**Records contained in a dataset**
++++++++
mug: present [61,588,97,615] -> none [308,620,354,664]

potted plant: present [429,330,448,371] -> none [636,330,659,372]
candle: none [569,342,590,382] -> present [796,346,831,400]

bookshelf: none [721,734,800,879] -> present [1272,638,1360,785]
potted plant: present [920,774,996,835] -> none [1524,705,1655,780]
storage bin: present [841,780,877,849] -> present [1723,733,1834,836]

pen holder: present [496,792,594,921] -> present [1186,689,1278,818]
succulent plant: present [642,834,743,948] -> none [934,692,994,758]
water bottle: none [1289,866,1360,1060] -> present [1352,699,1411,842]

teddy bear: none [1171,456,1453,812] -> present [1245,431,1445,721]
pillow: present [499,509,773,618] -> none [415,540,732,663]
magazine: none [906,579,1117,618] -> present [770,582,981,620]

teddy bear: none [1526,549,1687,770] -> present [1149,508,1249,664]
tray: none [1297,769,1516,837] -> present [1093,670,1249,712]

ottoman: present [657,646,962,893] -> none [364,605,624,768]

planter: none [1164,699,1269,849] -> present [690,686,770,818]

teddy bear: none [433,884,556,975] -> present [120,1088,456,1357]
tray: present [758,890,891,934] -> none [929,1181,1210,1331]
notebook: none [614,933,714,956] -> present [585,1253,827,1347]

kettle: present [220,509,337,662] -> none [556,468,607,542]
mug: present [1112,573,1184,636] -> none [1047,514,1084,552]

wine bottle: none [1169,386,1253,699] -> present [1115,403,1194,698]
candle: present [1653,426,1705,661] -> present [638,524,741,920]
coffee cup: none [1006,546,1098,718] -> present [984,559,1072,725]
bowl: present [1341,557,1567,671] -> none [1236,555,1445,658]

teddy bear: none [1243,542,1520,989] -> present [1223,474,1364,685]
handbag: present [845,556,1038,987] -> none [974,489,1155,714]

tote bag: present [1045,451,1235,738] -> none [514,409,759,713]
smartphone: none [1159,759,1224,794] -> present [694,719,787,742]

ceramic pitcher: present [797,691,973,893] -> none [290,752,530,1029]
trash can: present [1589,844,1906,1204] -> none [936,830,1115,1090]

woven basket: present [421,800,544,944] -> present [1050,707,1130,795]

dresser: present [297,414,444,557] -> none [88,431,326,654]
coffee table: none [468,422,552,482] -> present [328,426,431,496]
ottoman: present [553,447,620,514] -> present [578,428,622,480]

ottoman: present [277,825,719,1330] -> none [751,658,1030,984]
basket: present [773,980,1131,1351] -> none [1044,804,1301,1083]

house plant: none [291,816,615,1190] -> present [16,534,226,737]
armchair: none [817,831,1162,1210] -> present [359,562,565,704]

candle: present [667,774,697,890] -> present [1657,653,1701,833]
++++++++
**JOB**
Retype the records above in full. Every word should match.

**TASK RESULT**
mug: present [61,588,97,615] -> none [308,620,354,664]

potted plant: present [429,330,448,371] -> none [636,330,659,372]
candle: none [569,342,590,382] -> present [796,346,831,400]

bookshelf: none [721,734,800,879] -> present [1272,638,1360,785]
potted plant: present [920,774,996,835] -> none [1524,705,1655,780]
storage bin: present [841,780,877,849] -> present [1723,733,1834,836]

pen holder: present [496,792,594,921] -> present [1186,689,1278,818]
succulent plant: present [642,834,743,948] -> none [934,692,994,758]
water bottle: none [1289,866,1360,1060] -> present [1352,699,1411,842]

teddy bear: none [1171,456,1453,812] -> present [1245,431,1445,721]
pillow: present [499,509,773,618] -> none [415,540,732,663]
magazine: none [906,579,1117,618] -> present [770,582,981,620]

teddy bear: none [1526,549,1687,770] -> present [1149,508,1249,664]
tray: none [1297,769,1516,837] -> present [1093,670,1249,712]

ottoman: present [657,646,962,893] -> none [364,605,624,768]

planter: none [1164,699,1269,849] -> present [690,686,770,818]

teddy bear: none [433,884,556,975] -> present [120,1088,456,1357]
tray: present [758,890,891,934] -> none [929,1181,1210,1331]
notebook: none [614,933,714,956] -> present [585,1253,827,1347]

kettle: present [220,509,337,662] -> none [556,468,607,542]
mug: present [1112,573,1184,636] -> none [1047,514,1084,552]

wine bottle: none [1169,386,1253,699] -> present [1115,403,1194,698]
candle: present [1653,426,1705,661] -> present [638,524,741,920]
coffee cup: none [1006,546,1098,718] -> present [984,559,1072,725]
bowl: present [1341,557,1567,671] -> none [1236,555,1445,658]

teddy bear: none [1243,542,1520,989] -> present [1223,474,1364,685]
handbag: present [845,556,1038,987] -> none [974,489,1155,714]

tote bag: present [1045,451,1235,738] -> none [514,409,759,713]
smartphone: none [1159,759,1224,794] -> present [694,719,787,742]

ceramic pitcher: present [797,691,973,893] -> none [290,752,530,1029]
trash can: present [1589,844,1906,1204] -> none [936,830,1115,1090]

woven basket: present [421,800,544,944] -> present [1050,707,1130,795]

dresser: present [297,414,444,557] -> none [88,431,326,654]
coffee table: none [468,422,552,482] -> present [328,426,431,496]
ottoman: present [553,447,620,514] -> present [578,428,622,480]

ottoman: present [277,825,719,1330] -> none [751,658,1030,984]
basket: present [773,980,1131,1351] -> none [1044,804,1301,1083]

house plant: none [291,816,615,1190] -> present [16,534,226,737]
armchair: none [817,831,1162,1210] -> present [359,562,565,704]

candle: present [667,774,697,890] -> present [1657,653,1701,833]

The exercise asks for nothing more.